The growth in cost in the West is linked mostly to three factors:
- Growing regulatory burden.
- While part of this is due to increasing scrutiny over safety, some have been decrying it as bureaucratic red tape and politically motivated hindrances for the industry.
- Growing cost of capital.
- As nuclear power plant costs are mostly upfront from construction, low capital costs reduce the final price drastically. Typically, Chinese nuclear projects are given access to low-interest loans by the state.
- Too few projects.
- If more plants are built in a row, manufacturers can standardize production and produce equipment in batch or series, instead of one-of-a-kind custom design each time.
- A more steady stream of projects also helps train and retain skilled personnel.
Each of these problems can be solved.
Oversized regulatory burden can be scaled down, capital mobilizing by the government. And more projects and a stable energy policy will rebuild the supply chain.
Nuclear Energy Companies
1. Cameco Corporation
Nuclear power depends on the uranium supply. Uranium is not a very rare resource, although high-concentration deposits are not easily found.
The market is dominated by Kazatomprom in Kazakhstan and Cameco in Canada. Other uranium producers exist, but these 2 are by far the largest and the ones with some lower production costs. As a result, Cameco will be at the center of supplying the raw materials required by existing and future nuclear power plants.
Source: Cameco
However, Cameco’s mining side is just half of the story. This is because, in 2022, Cameco made the decision to acquire majority control in Westinghouse, the leading builder of nuclear power plants in the US, together with a giant investment firm, Brookfield.
This gives Cameco access to Westinghouse’s steady revenues from servicing existing plants and control of a large part of the nuclear supply chain. Due to tight regulations, such parts and equipment will be required for any new power plant, traditional or SMR alike.
A good demonstration of Westinghouse’s innovation potential is its recently revealed AP300 SMR design, which is likely to be deployed in Slovakia, Finland, and Sweden.
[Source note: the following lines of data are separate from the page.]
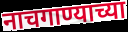
नाचगाण्याच्या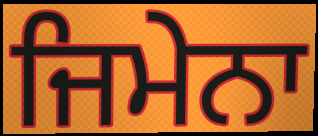
ਜਿਮੇਨਾ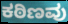
ಕಠಿಣವುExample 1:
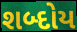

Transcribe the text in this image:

શબ્દોય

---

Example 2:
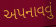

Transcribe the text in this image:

અપનાવવું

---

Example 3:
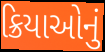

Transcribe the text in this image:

ક્રિયાઓનું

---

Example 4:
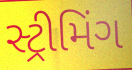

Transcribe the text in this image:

સ્ટ્રીમિંગ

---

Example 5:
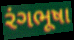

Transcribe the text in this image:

રંગભૂષા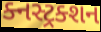
ક્નસ્ટ્રક્શનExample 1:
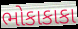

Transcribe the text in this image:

ભોકાકાકા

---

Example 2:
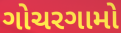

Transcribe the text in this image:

ગોચરગામો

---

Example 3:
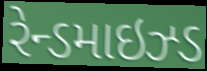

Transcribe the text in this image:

રેન્ડમાઇઝ્ડ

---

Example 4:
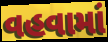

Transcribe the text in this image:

વહવામાં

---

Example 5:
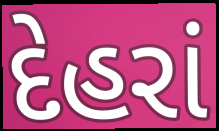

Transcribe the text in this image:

દેહરાંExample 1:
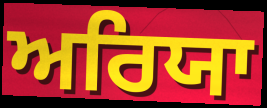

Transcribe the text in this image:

ਅਰਿਯਾ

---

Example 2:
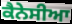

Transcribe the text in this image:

ਕੈਨੇਸੀਆ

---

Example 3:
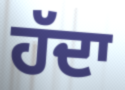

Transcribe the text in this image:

ਹੱਦਾ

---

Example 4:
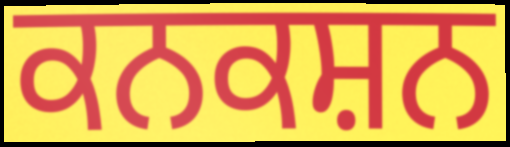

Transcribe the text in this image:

ਕਨਕਸ਼ਨ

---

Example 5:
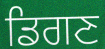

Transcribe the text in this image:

ਡਿਗਣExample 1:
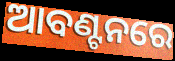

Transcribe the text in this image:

ଆବଣ୍ଟନରେ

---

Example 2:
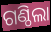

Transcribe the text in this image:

ଗଣ୍ଠିଲା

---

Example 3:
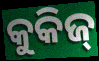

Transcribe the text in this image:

କୁକିଜ୍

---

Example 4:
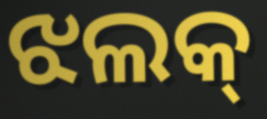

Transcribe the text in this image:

ଝଲକ୍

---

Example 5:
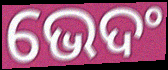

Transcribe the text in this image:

ଭେଦଂ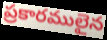
ప్రకారములైనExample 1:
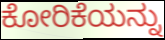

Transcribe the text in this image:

So Cameco is both a bet on uranium prices and Westinghouse keeping a solid control on the nuclear plant building market it used to dominate. It should be noted that the co-ownership with Brookfield might also help, as the company has a massive renewable/low carbon power generation division in the form of $19B Brookfield Renewable Partners (BEP).
2. Mirion Technologies, Inc.
Aside from the reactors and fuel technologies, nuclear power generation is highly dependent on many captors, parts, and other “minor” equipment that nevertheless needs to be trusted to work perfectly.
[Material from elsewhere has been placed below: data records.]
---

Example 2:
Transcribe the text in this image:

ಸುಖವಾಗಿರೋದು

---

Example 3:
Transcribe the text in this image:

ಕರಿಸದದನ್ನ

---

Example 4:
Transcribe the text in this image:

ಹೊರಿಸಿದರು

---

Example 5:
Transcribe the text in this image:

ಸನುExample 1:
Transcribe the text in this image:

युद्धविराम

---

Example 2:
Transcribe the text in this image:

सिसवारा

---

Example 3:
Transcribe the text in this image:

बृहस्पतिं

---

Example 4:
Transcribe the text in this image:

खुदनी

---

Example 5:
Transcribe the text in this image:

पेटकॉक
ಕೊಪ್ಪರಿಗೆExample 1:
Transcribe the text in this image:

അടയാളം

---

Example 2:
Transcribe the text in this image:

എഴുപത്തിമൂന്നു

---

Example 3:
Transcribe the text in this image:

One such category is radiation detection, Mirion’s (USA) core business. Nuclear power regulation requires very tight checkups on radiation exposure of personnel, environment, and the early detection of any potential leak or contamination. The same applies to medical use of radioactive compounds, like cancer treatment and imagery.
Source: Mirion
The company is also active in physical measurements for scientific analyses and research, as well as decommissioning & decontamination devices for the defense industry, cybersecurity, and training services. The company was IPOed in 2020.
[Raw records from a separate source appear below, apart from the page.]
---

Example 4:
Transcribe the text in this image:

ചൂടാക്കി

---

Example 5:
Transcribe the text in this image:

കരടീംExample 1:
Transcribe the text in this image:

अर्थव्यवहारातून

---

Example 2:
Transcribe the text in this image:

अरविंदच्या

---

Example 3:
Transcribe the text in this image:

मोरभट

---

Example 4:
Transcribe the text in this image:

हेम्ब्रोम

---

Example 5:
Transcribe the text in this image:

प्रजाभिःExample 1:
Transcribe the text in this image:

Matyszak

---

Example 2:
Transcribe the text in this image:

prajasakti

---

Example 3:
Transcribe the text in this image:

Mirion’s revenues have grown steadily, equally carried by its medical segment and its industrial clients.
Mirion is a less “glamorous” part of the nuclear supply chain, monitoring and measuring radiation instead of creating new reactor designs, high-density fuel, or military applications. This does not make it less interesting from a financial point of view.
So, Mirion is more of a “pick and shovel” type of stock that will benefit from renewed interest and investments in nuclear. It will also profit from a still high public skepticism about nuclear power, strengthening the requirements for omnipresent, efficient, and reliable radiation sensors and monitors provided by tried and tested suppliers.